But what did Kilkenny get in return? "Well, the festival is held in August, which would be, of course, a busy time for the town in any case. But what Arts Week does is build on that. It enhances the city when it is at its best anyway. The overall effect is to enhance substantially people's image of Kilkenny, and that is crucial when it comes to investment and development in the city."
When talking to Coulter, as when talking to other festival organisers around Ireland, one event seems to shadow all their comments, to inform their view of what a festival might do: the growth of the city of Galway which has coincided with the growth of the city's arts festival cannot be ignored. This is especially true for those who would like - though they might deny it - to see similar transformations in their own towns.
"We don't necessarily want to be like Galway," is a protestation made by more than one Irish Arts festival organiser. The truth is, however, that in many ways, Galway's 20-year-old festival seems to offer a fine illustration of an irresistible recipe for turning cultural activity into economic growth.
The arts festival may yet prove to be the greatest weapon that eager entrepreneurs possess for leveraging the economic and social standing of their home town. If any area seems susceptible to increased scrutiny from those seeking to re-examine the cultural sector in terms of profit and loss, it is the area of the arts festival.

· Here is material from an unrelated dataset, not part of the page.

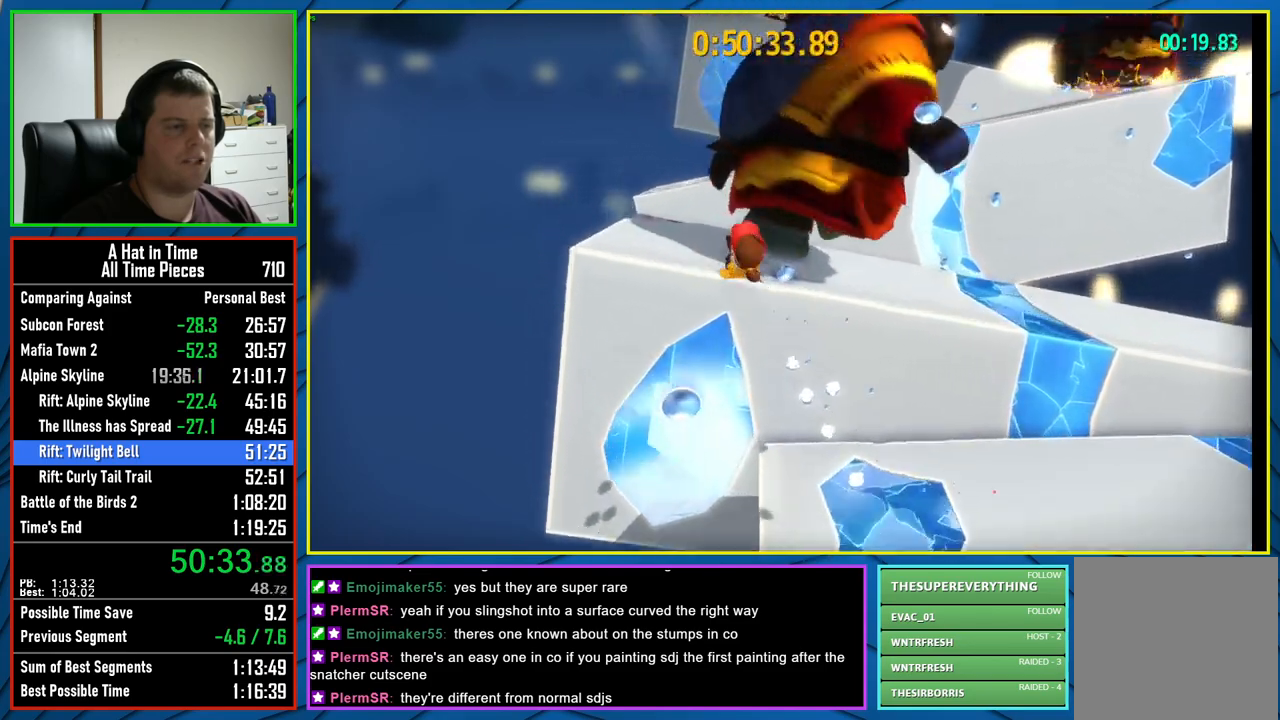
{"buttons": ["L2"], "left_stick": "up", "right_stick": "center", "events": [[17, "right_stick", "right"], [150, "left_stick", "up"], [200, "right_stick", "center"]]}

While the commitment of the Arts Council to the notion of arts festivals is reiterated in documents such as The Arts Plan, even there an undeniably utilitarian tones is struck, one that might suggest a gentle swing towards a pre-1960s picture of the role of the Arts Festival. Festivals, we are reminded above all, play a major role in "economic and social development".
The creation of an image, is one thing, cashing in on that image is quite another. For Ian Coulter, the new battle has already begun. "We are ready to take Kilkenny to the next stage now. We are ready to make it the biggest festival in Ireland." The product that is Kilkenny should be in your shops next August.
Festival facts
The Arts Council currently spends £1,250,000 on the 80 arts festivals and Summer schools it funds.
Among the events funded are Drogheda Samba Festival, West Cork Chamber Music Festival, Sligo International Choral Festival, International Cartoon Festival, Rathdrum, Lambert Puppet Festival, and two O'Carolan harp festivals, one in Co Meath, the other in Co Roscommon.
The main stipulation that the Arts Council currently makes regarding arts festival funding is that the council can only consider applications from festivals which have already occurred at least once.